Work instruction
Would you return the listing exactly as written, apart from its pictures?

Entries supplied
BEGIN
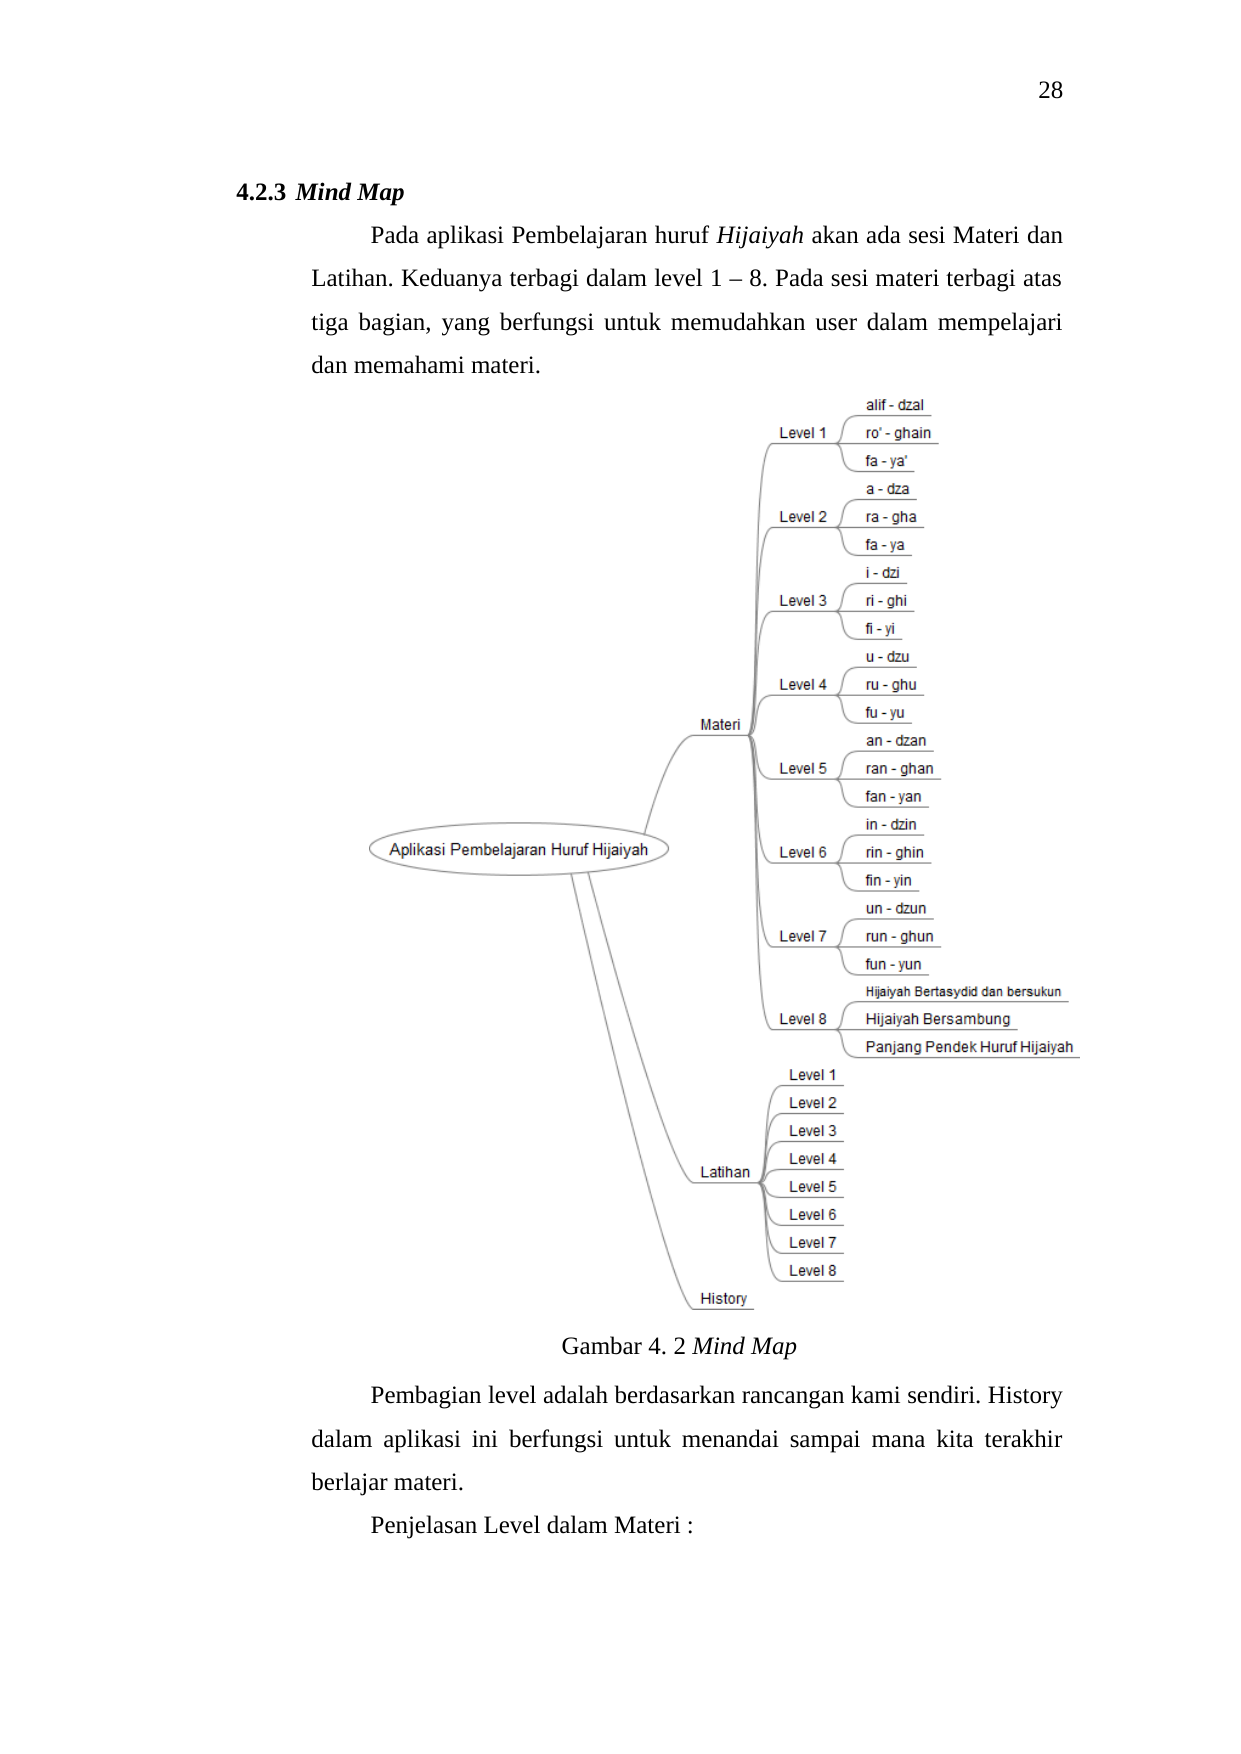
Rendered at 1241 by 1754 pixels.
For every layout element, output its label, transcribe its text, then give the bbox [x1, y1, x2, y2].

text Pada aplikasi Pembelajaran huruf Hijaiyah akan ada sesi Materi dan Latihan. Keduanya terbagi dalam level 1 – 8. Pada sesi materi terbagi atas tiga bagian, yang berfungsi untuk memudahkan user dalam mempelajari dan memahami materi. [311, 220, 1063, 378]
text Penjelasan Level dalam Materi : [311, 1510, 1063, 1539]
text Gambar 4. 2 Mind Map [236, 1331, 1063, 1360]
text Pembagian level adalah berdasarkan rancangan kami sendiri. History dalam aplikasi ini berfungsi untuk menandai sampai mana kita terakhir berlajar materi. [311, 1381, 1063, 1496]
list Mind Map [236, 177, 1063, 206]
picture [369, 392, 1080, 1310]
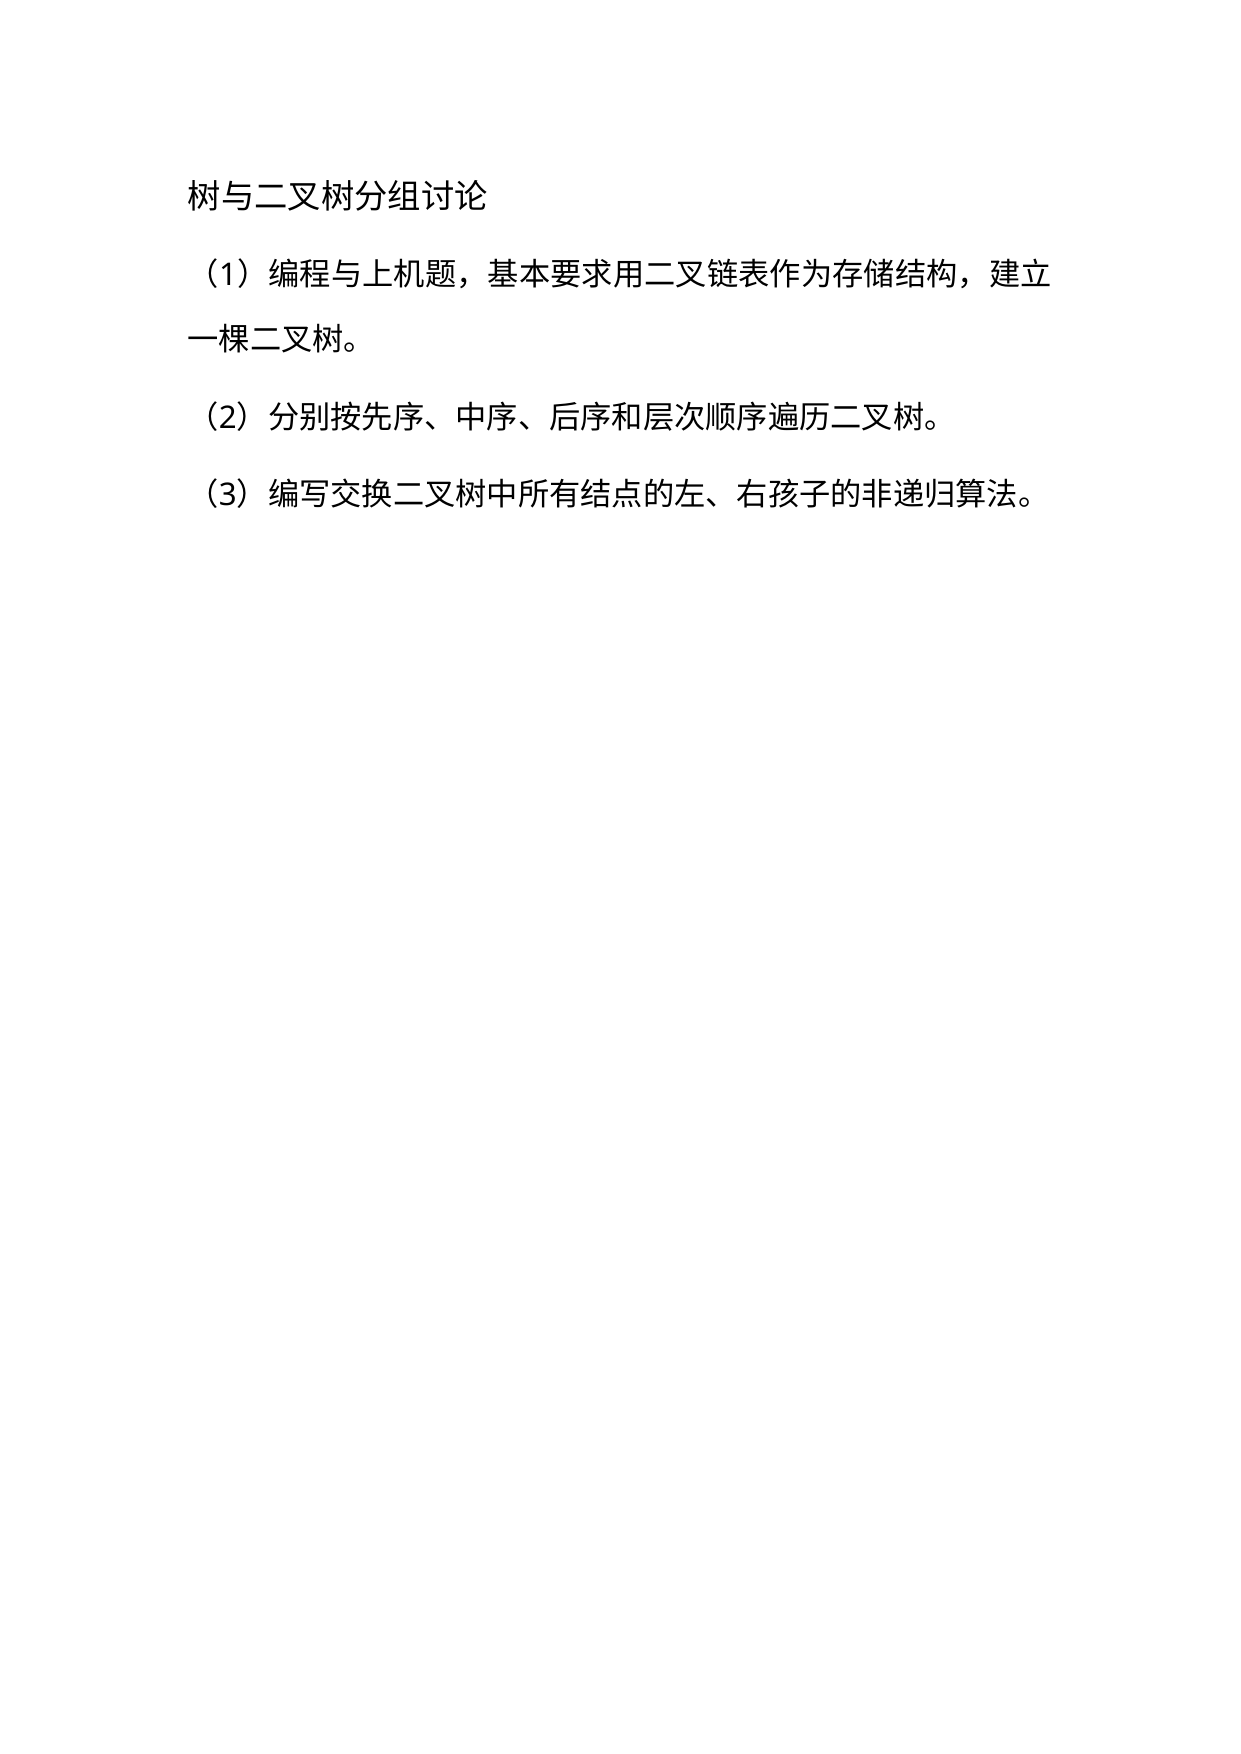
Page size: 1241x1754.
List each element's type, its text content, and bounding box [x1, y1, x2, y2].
END
Answer to the problem
Rendered at 1241 by 1754 pixels.
For every layout element, output its label, transcribe its text, then give the bbox [x1, y1, x2, y2].

text Pada aplikasi Pembelajaran huruf Hijaiyah akan ada sesi Materi dan Latihan. Keduanya terbagi dalam level 1 – 8. Pada sesi materi terbagi atas tiga bagian, yang berfungsi untuk memudahkan user dalam mempelajari dan memahami materi. [311, 220, 1063, 378]
text Penjelasan Level dalam Materi : [311, 1510, 1063, 1539]
text Gambar 4. 2 Mind Map [236, 1331, 1063, 1360]
text Pembagian level adalah berdasarkan rancangan kami sendiri. History dalam aplikasi ini berfungsi untuk menandai sampai mana kita terakhir berlajar materi. [311, 1381, 1063, 1496]
list Mind Map [236, 177, 1063, 206]
picture [369, 392, 1080, 1310]
Page size: 1241x1754.
List each element's type, its text content, and bounding box [x1, y1, x2, y2].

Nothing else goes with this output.